Participation à Dazed100 et film Anatomia Da Diaspora
Travaillant peu à peu avec des marques sur le marché brésilien, l’artiste atteint une certaine notoriété sur Internet, est nominé.e et gagne le concours « Dazed100 » en 2021.
Plateforme lancée par le magazine Dazed, Dazed100 met chaque année en lumière le travail de 100 créatifs, autour d’une thématique. En 2021, l’édition a eu lieu avec le soutien de Converse, avec 30.000$ à la clé. Les participants étaient en compétition afin de répondre à la question : « Comment allez-vous façonner l’avenir ? », et expliquer comment ils souhaitent inciter à un changement positif dans le monde, le but étant de financer un projet créatif ou philanthropique.
Ce titre lui a notamment permis d’avoir une certaine couverture médiatique autour de son travail et de ses recherches, et de lui ouvrir des portes dans le monde de la mode.
Surtout, iel a pu réaliser son projet Anatomia Da Diaspora : un court film tourné dans 6 pays d’Amérique, d’Europe et d’Afrique, avec des récits d’artistes noirs originaires du monde entier (Brésil, Cuba, Maroc, France, Gabon, Portugal, Allemagne, Botswana, Côte d’Ivoire, Etats-Unis).
Ce film concentre sa narration sur l’histoire la plus entendue par Janice sur les tresses et les locks. Durant la période coloniale, ils étaient utilisés pour cacher des graines, comme stratégie de survie pour conserver de la nourriture en cas de besoins futurs.
Pour le futur
Janice Mascarenhas souhaite travailler de plus en plus dans le marché de l’art. Iel s’est installé récemment à Paris, où iel a réalisé sa première exposition solo en France à la Maison des Initiatives Etudiant.e.s à Paris, du 16 au 28 février 2023.
A côté de cela, iel a de nombreux projets : en septembre, iel commencera sa première résidence artistique à Fabrica, en Italie, où iel restera jusqu’en février.

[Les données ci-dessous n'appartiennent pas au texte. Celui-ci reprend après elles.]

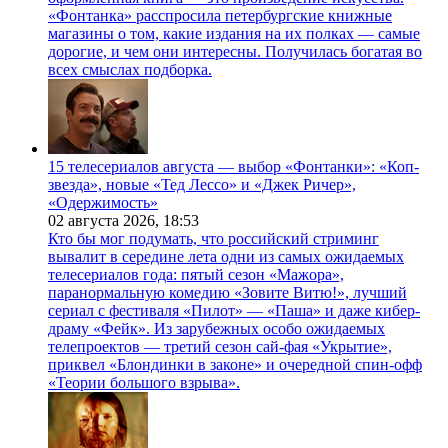
«Фонтанка» расспросила петербургские книжные
магазины о том, какие издания на их полках — самые
дорогие, и чем они интересны. Получилась богатая во
всех смыслах подборка.
15 телесериалов августа — выбор «Фонтанки»: «Коп-
звезда», новые «Тед Лессо» и «Джек Ричер»,
«Одержимость»
02 августа 2026,
18:53
Кто бы мог подумать, что российский стриминг
вывалит в середине лета одни из самых ожидаемых
телесериалов года: пятый сезон «Мажора»,
паранормальную комедию «Зовите Витю!», лучший
сериал с фестиваля «Пилот» — «Паша» и даже кибер-
драму «Фейк». Из зарубежных особо ожидаемых
телепроектов — третий сезон сай-фая «Укрытие»,
приквел «Блондинки в законе» и очередной спин-офф
«Теории большого взрыва».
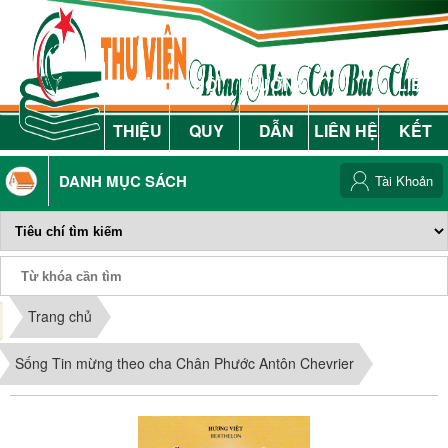
GIỚI
NỘI
HƯỚNG
LIÊN
THIỆU
QUY
DẪN
LIÊN HỆ
KẾT
DANH MỤC SÁCH
Tài Khoản
Phiếu Sách
Trang chủ
Sống Tin mừng theo cha Chân Phước Antôn Chevrier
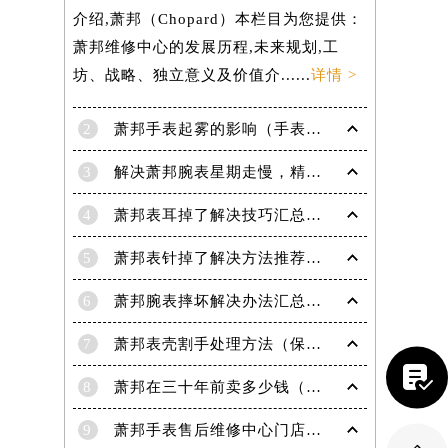
介绍,萧邦（Chopard）本栏目为您提供：
萧邦维修中心的发展历程,未来规划,工
坊、战略、独立意义及价值介......
详情 >
2
萧邦手表起雾的影响（手表起雾维护建议）
3
解决萧邦腕表星期走慢，精准调校秘籍在这里
4
萧邦表耳掉了解决技巧汇总（轻松修复爱表的小妙招）
5
萧邦表针掉了解决方法推荐（轻松修复你的爱表）
6
萧邦腕表摔坏解决办法汇总（专业修复与日常保养技巧）
7
萧邦表壳割手处理方法（保养与修复技巧指南）

8
萧邦在三十年前卖多少钱（名表价格变迁的历史洞察）
9
萧邦手表售后维修中心门店地址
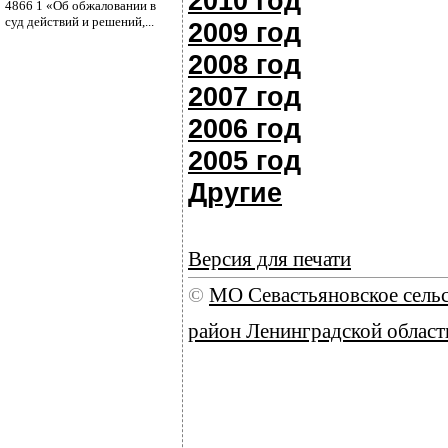
2010 год
4866 1 «Об обжаловании в
суд действий и решений,...
2009 год
2008 год
2007 год
2006 год
2005 год
Другие
Версия для печати
©
МО Севастьяновское сель
район Ленинградской област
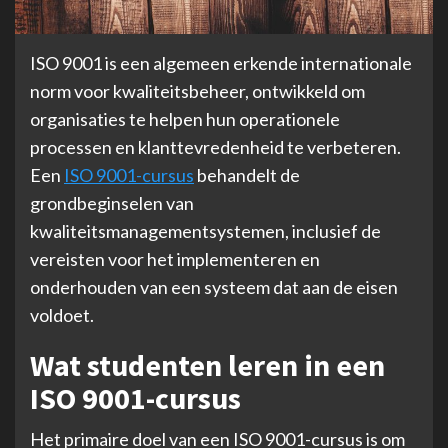
ISO 9001 is een algemeen erkende internationale
norm voor kwaliteitsbeheer, ontwikkeld om
organisaties te helpen hun operationele
processen en klanttevredenheid te verbeteren.
Een
ISO 9001-cursus
behandelt de
grondbeginselen van
kwaliteitsmanagementsystemen, inclusief de
vereisten voor het implementeren en
onderhouden van een systeem dat aan de eisen
voldoet.
Wat studenten leren in een
ISO 9001-cursus
Het primaire doel van een ISO 9001-cursus is om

Etant en ce moment au Brésil, son pays d’origine, Janice a reçu de nombreuses opportunités et travaille sur l’identité visuelle d’un groupe de musique brésilien appelé « Jazz das Minas ».
La version brésilienne de Vogue a également fait appel à son art pour la couverture du magazine digital du mois prochain.
L’artiste travaille sur son premier solo show au Brésil qui aura lieu l’année prochaine, après sa résidence en Italie. Iel a aussi été invité.e par l’université de la ville où iel est né.e (Niteroi à Rio de Janeiro) afin de diffuser son film Anatomia Da Diaspora pendant un mois dans l’espace culturel de la ville.
Janice a toujours son atelier au Brésil et quand iel y retournera l’année prochaine, iel espère pouvoir y réaliser sa première vente. En effet, iel n’a jamais pu le faire pour des pièces physiques – seulement des ventes NFT.
Aujourd’hui, Janice Mascarenhas vise à donner de la visibilité aux esthétiques noires dans le monde et de le marché de l’art, à renforcer l’estime de soi des personnes noires, et améliorer la représentation de leur communauté dans l’art et les médias. Iel souhaite également que les artistes noir.e.s qui parlent de leur histoire puissent avoir l’opportunité de gagner de l’argent à partir de leur travail artistique.